- **Excerpts from a dataset**
==========

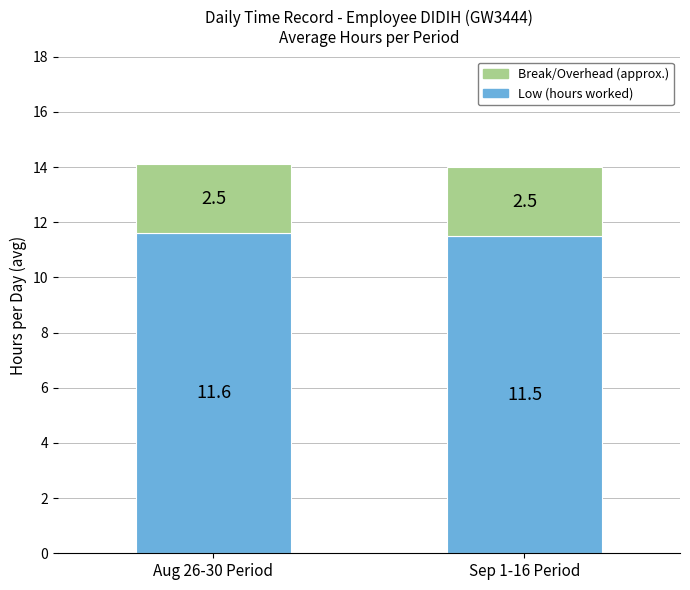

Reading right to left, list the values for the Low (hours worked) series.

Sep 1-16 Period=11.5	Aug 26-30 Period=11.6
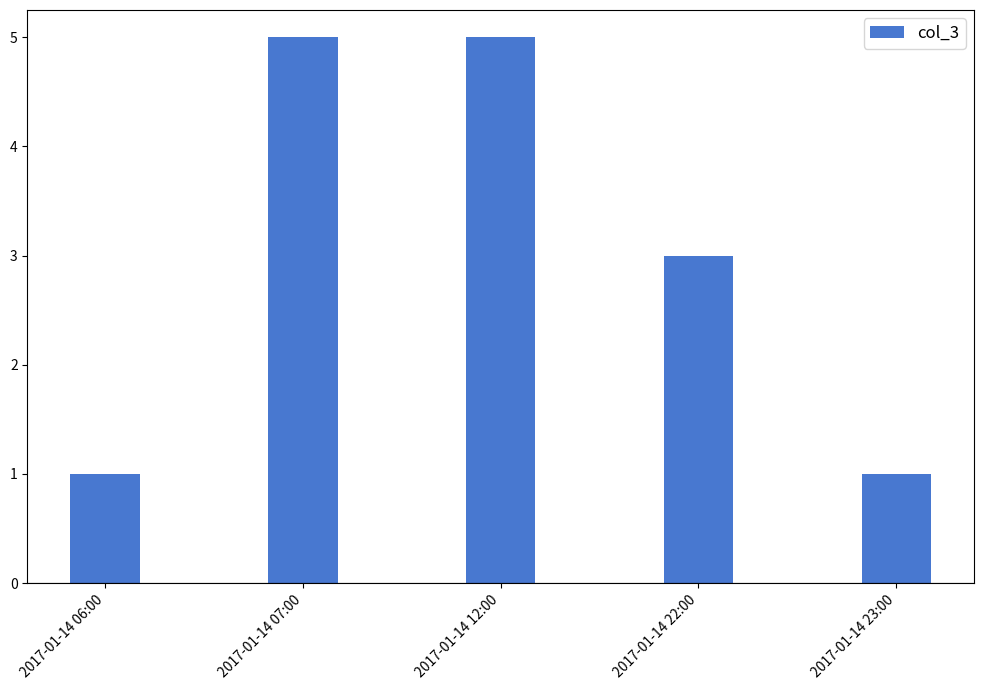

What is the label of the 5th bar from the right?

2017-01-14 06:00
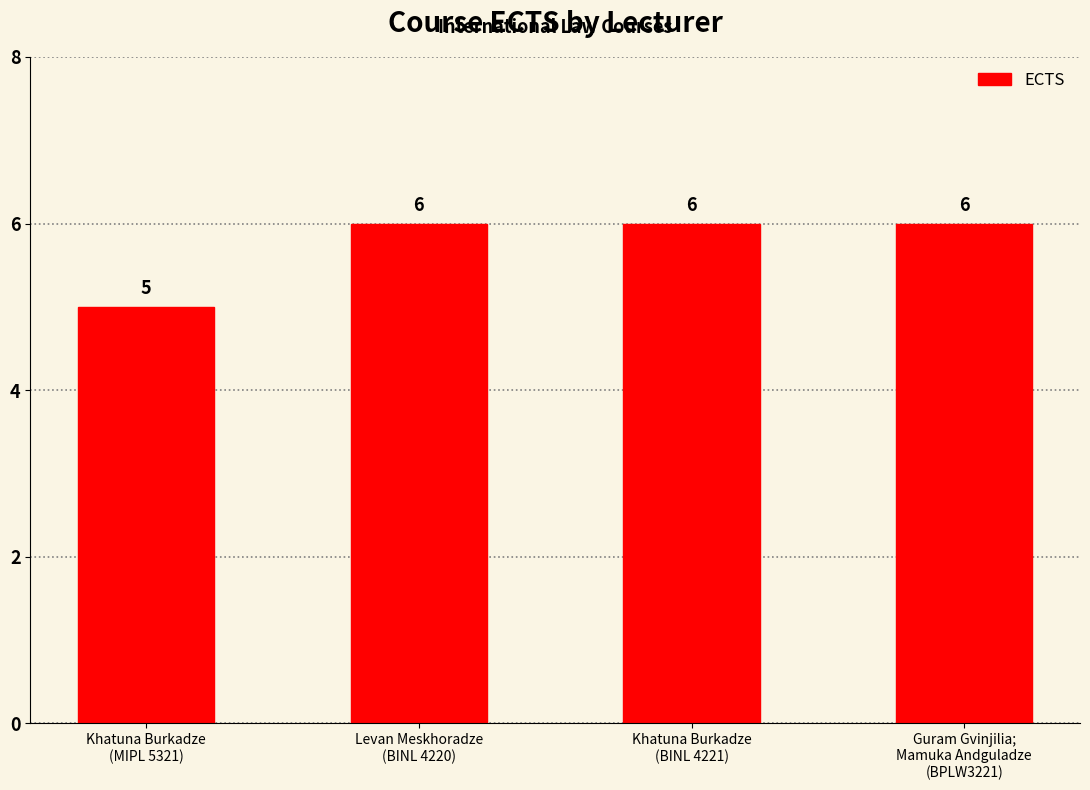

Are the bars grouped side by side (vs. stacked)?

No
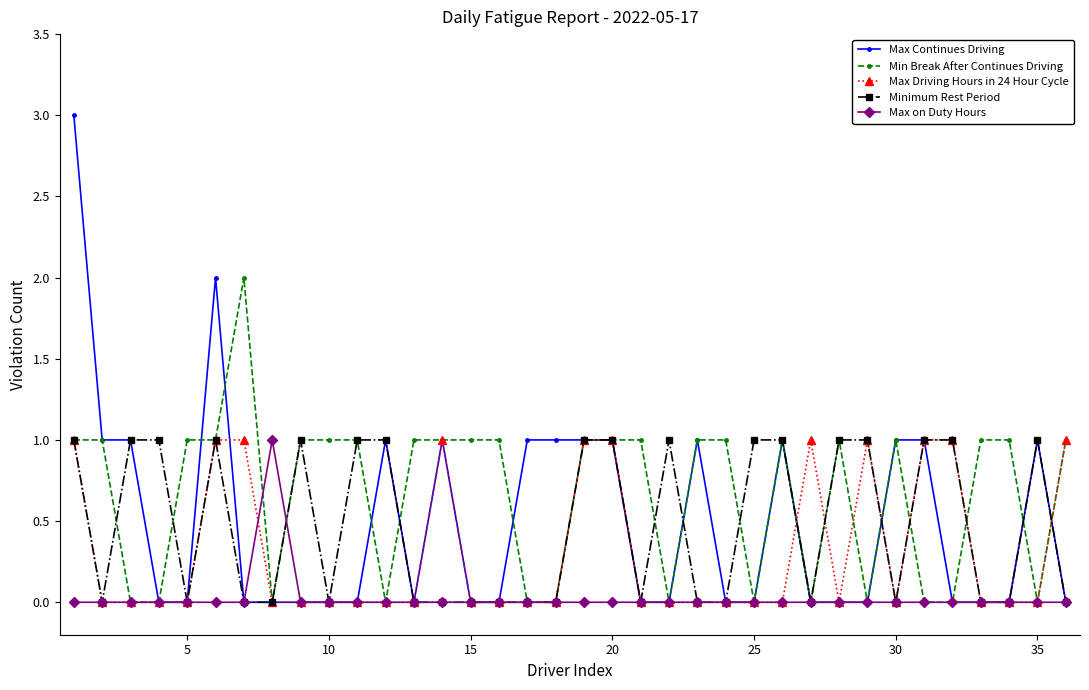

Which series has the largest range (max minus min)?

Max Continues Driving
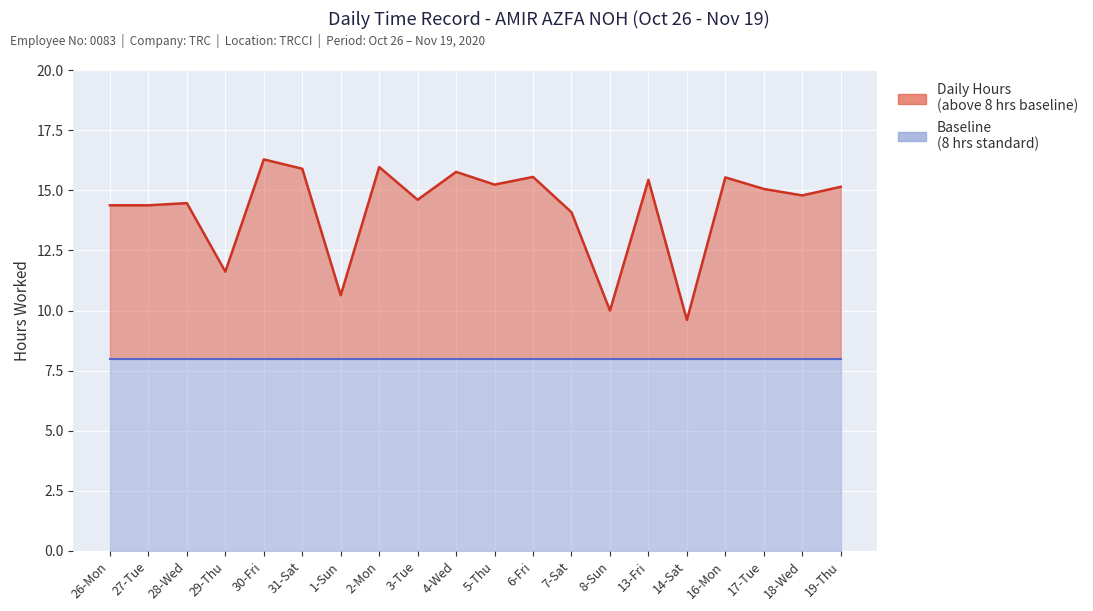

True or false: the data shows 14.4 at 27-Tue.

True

==========

- **What is required**
Swap "bars" for "columns" in the stretch from the line containing "2017-01-14 06:00" through the last line, keeping everything else unchanged and leaving out the pictures.

- **Result**
2017-01-14 06:00

Are the columns grouped side by side (vs. stacked)?

No

Which series has the largest range (max minus min)?

Max Continues Driving

True or false: the data shows 14.4 at 27-Tue.

True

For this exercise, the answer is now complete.